Implement Improvements
Metadata
- Ensure every page has a unique title and meta description.
- Add canonical tags.
- Add Open Graph and Twitter metadata.
- Implement route-aware metadata updates if the site is an SPA.
Semantic Structure
- Ensure a single H1 per page.
- Implement logical H2 and H3 hierarchy.
- Use semantic elements: header, nav, main, footer.
- Ensure important content is real text in the DOM.
- Add meaningful alt text to images.
Structured Data
Add JSON-LD structured data for:
- WebSite
- Person
- WebPage
- BreadcrumbList
- CreativeWork or Article for case studies
AI-Friendly Resources
Create or update:
- robots.txt
- sitemap.xml
- llms.txt with curated canonical URLs
Performance Improvements
- Defer non-critical scripts.
- Optimize image loading.
- Add font preconnect or preload if necessary.

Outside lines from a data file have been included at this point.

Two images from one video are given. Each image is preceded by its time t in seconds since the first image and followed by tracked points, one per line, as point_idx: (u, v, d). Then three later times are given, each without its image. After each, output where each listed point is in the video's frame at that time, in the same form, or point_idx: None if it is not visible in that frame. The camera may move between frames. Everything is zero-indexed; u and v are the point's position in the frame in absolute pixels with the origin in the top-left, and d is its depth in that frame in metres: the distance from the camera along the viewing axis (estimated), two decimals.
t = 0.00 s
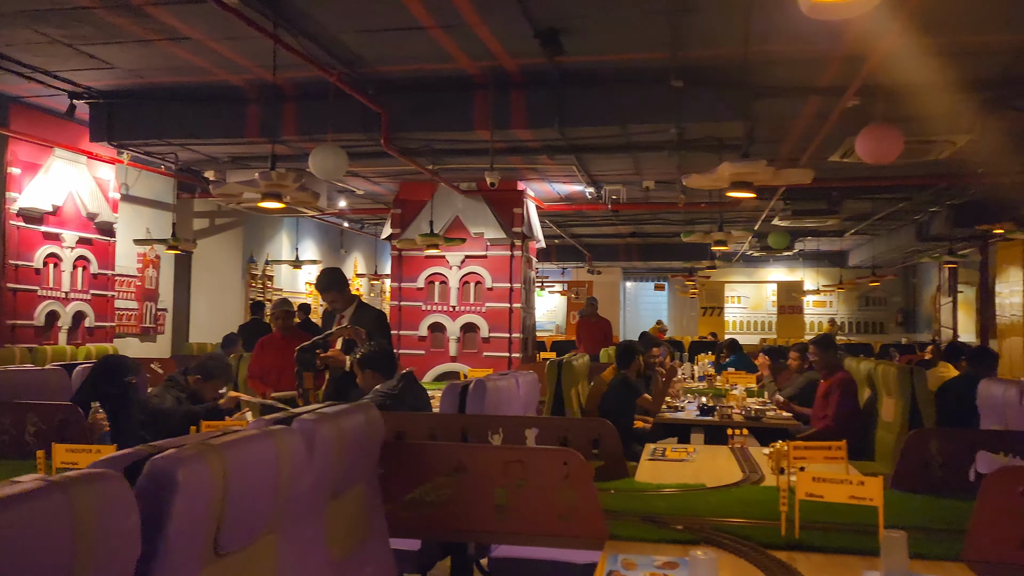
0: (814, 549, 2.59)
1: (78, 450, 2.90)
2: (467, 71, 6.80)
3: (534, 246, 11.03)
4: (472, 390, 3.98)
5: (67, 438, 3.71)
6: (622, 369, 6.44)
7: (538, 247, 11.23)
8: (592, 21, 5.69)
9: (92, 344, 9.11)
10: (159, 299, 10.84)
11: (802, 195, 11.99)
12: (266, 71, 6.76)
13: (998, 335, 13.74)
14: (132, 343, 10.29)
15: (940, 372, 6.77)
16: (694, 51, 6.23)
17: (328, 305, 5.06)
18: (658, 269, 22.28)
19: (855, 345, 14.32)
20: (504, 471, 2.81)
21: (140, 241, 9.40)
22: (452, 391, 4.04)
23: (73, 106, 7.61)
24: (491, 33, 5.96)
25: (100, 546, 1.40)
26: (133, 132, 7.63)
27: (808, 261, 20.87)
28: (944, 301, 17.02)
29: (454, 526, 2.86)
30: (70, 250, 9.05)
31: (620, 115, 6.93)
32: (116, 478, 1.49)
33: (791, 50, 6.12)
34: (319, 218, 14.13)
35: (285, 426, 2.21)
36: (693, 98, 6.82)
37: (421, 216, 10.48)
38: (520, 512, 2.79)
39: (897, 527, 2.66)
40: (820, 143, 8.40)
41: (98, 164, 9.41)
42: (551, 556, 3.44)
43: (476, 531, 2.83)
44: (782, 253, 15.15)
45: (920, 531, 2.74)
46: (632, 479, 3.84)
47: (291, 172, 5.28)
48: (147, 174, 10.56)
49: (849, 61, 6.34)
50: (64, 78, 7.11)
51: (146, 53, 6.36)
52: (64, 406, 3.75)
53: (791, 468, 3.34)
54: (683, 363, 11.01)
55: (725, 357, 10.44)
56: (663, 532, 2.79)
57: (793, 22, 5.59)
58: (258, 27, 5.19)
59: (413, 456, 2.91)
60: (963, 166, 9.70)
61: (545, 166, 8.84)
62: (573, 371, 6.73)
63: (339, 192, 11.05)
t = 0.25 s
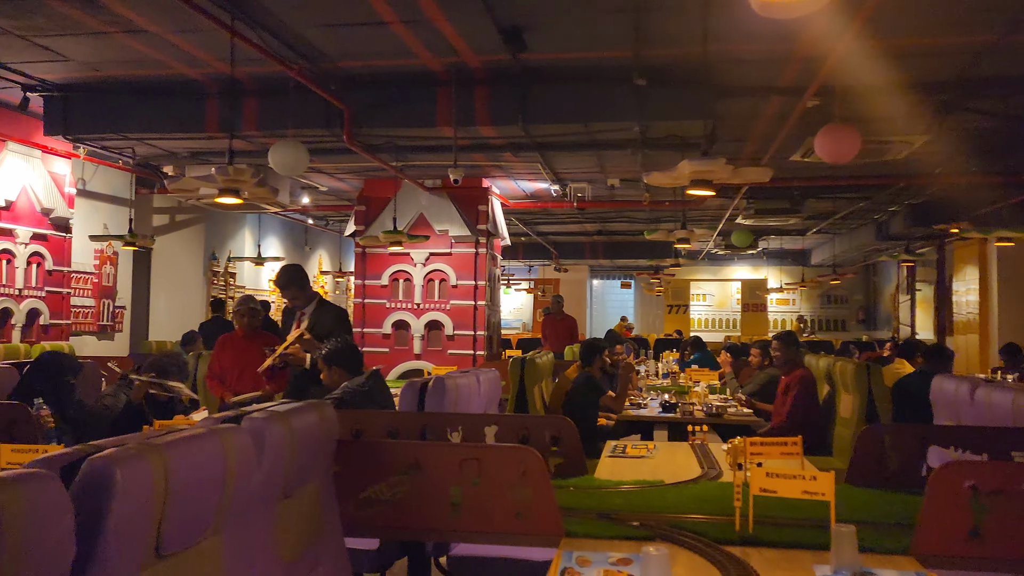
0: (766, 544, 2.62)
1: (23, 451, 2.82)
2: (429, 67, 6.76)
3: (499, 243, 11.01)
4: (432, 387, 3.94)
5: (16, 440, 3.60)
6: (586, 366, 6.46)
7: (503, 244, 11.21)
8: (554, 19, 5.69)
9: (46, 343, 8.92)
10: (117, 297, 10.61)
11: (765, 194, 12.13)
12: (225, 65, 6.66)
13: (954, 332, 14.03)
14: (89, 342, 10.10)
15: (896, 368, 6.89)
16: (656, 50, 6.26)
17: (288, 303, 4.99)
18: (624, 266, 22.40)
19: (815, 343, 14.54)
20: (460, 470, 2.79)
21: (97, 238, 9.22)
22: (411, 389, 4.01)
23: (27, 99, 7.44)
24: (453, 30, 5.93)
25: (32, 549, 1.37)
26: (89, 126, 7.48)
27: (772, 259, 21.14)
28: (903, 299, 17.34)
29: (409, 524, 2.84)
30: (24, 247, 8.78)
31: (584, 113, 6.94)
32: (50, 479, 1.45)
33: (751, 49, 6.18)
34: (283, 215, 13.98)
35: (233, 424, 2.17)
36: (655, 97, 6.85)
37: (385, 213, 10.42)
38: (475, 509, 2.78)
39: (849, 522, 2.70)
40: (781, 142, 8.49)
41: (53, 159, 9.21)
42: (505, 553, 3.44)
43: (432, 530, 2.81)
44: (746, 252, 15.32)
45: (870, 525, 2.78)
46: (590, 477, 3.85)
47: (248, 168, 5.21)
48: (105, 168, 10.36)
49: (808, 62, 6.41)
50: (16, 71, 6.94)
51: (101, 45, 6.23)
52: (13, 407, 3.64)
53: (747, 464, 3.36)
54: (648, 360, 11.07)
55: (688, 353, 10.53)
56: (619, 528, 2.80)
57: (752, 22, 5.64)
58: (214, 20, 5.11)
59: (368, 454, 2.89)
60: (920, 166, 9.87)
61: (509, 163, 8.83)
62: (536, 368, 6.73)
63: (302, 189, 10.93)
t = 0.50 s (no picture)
0: (729, 537, 2.63)
1: None
2: (399, 61, 6.71)
3: (471, 240, 10.99)
4: (400, 383, 3.90)
5: None
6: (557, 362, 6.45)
7: (475, 241, 11.19)
8: (524, 14, 5.67)
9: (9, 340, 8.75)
10: (83, 293, 10.44)
11: (736, 192, 12.22)
12: (191, 58, 6.57)
13: (921, 328, 14.24)
14: (54, 339, 9.93)
15: (863, 363, 6.97)
16: (626, 46, 6.27)
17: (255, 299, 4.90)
18: (597, 263, 22.47)
19: (785, 339, 14.67)
20: (424, 466, 2.78)
21: (61, 233, 9.06)
22: (378, 385, 3.98)
23: None
24: (423, 24, 5.89)
25: None
26: (52, 119, 7.34)
27: (743, 256, 21.31)
28: (871, 296, 17.56)
29: (373, 520, 2.81)
30: None
31: (555, 109, 6.93)
32: None
33: (721, 47, 6.21)
34: (253, 211, 13.83)
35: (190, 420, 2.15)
36: (625, 93, 6.86)
37: (356, 209, 10.35)
38: (439, 504, 2.76)
39: (811, 515, 2.72)
40: (751, 140, 8.55)
41: (17, 153, 9.03)
42: (471, 550, 3.43)
43: (396, 526, 2.79)
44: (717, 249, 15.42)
45: (832, 517, 2.80)
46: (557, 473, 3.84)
47: (213, 161, 5.15)
48: (70, 163, 10.17)
49: (776, 60, 6.45)
50: None
51: (64, 37, 6.12)
52: None
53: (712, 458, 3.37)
54: (620, 357, 11.10)
55: (660, 350, 10.58)
56: (584, 523, 2.80)
57: (721, 19, 5.66)
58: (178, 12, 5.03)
59: (332, 450, 2.87)
60: (887, 164, 10.00)
61: (481, 159, 8.80)
62: (507, 364, 6.72)
63: (272, 184, 10.83)
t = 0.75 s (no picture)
0: (699, 528, 2.63)
1: None
2: (373, 54, 6.67)
3: (447, 234, 10.95)
4: (371, 376, 3.87)
5: None
6: (532, 356, 6.45)
7: (452, 235, 11.16)
8: (498, 6, 5.65)
9: None
10: (54, 288, 10.28)
11: (712, 187, 12.27)
12: (162, 49, 6.49)
13: (894, 322, 14.38)
14: (25, 335, 9.76)
15: (836, 356, 7.02)
16: (601, 40, 6.26)
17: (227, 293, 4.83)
18: (575, 258, 22.51)
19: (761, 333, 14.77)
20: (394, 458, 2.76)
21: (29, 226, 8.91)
22: (350, 377, 3.94)
23: None
24: (396, 16, 5.85)
25: None
26: (19, 110, 7.21)
27: (720, 251, 21.44)
28: (846, 291, 17.73)
29: (343, 513, 2.79)
30: None
31: (531, 103, 6.91)
32: None
33: (694, 41, 6.22)
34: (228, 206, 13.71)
35: (152, 412, 2.11)
36: (601, 87, 6.85)
37: (331, 203, 10.29)
38: (409, 497, 2.74)
39: (780, 505, 2.73)
40: (726, 135, 8.58)
41: None
42: (442, 542, 3.42)
43: (366, 520, 2.77)
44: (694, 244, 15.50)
45: (801, 507, 2.82)
46: (531, 465, 3.84)
47: (182, 152, 5.10)
48: (39, 156, 10.01)
49: (751, 54, 6.47)
50: None
51: (30, 27, 6.01)
52: None
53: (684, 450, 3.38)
54: (597, 352, 11.12)
55: (636, 344, 10.61)
56: (554, 515, 2.79)
57: (694, 14, 5.67)
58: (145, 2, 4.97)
59: (302, 442, 2.84)
60: (860, 160, 10.08)
61: (456, 153, 8.77)
62: (483, 359, 6.70)
63: (246, 178, 10.74)
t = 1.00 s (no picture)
0: (671, 521, 2.64)
1: None
2: (350, 47, 6.62)
3: (426, 230, 10.92)
4: (344, 372, 3.84)
5: None
6: (510, 352, 6.44)
7: (431, 231, 11.12)
8: None
9: None
10: (27, 284, 10.13)
11: (691, 183, 12.32)
12: (134, 41, 6.41)
13: (870, 318, 14.51)
14: None
15: (812, 351, 7.07)
16: (578, 35, 6.26)
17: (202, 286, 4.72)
18: (555, 255, 22.52)
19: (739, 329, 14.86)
20: (365, 453, 2.74)
21: None
22: (324, 373, 3.91)
23: None
24: (373, 9, 5.81)
25: None
26: None
27: (699, 248, 21.55)
28: (823, 287, 17.87)
29: (314, 509, 2.77)
30: None
31: (509, 97, 6.90)
32: None
33: (673, 36, 6.23)
34: (204, 201, 13.58)
35: (117, 406, 2.08)
36: (579, 82, 6.85)
37: (308, 198, 10.23)
38: (381, 492, 2.73)
39: (751, 498, 2.74)
40: (703, 131, 8.61)
41: None
42: (414, 538, 3.40)
43: (337, 515, 2.75)
44: (673, 240, 15.56)
45: (772, 500, 2.83)
46: (506, 460, 3.82)
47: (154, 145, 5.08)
48: (10, 149, 9.86)
49: (729, 50, 6.49)
50: None
51: None
52: None
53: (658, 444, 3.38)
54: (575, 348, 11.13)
55: (615, 340, 10.63)
56: (527, 509, 2.78)
57: (672, 9, 5.68)
58: None
59: (273, 437, 2.82)
60: (836, 156, 10.16)
61: (435, 148, 8.74)
62: (460, 354, 6.68)
63: (223, 172, 10.65)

- Reduce blocking resources.
Output Requirements
Provide:
1. Summary of issues found
2. List of files modified
3. Explanation of how changes improve AI discoverability
4. Verification steps
Acceptance Criteria
- Meaningful text content exists in the HTML source.
- Each page has unique metadata.
- Structured data validates without errors.
- robots.txt, sitemap.xml, and llms.txt are accessible.
- No visual regressions occur.
Execution
1. Inspect the repository
2. Implement minimal safe improvements
3. Run build and lint if available
4. Deliver a concise reportFinal Thoughts
The web is transitioning from search engines indexing pages to AI systems understanding knowledge.
Websites that structure their content for machines — while still serving humans — will have a massive advantage in the next generation of discovery.
The key takeaway is simple:
You don’t need to rebuild your website to become AI-friendly.
You only need to make your content understandable to machines.
AEO and GEO are not about gaming algorithms.
They are about clarity, structure, and accessibility — principles that ultimately improve the web for both humans and AI.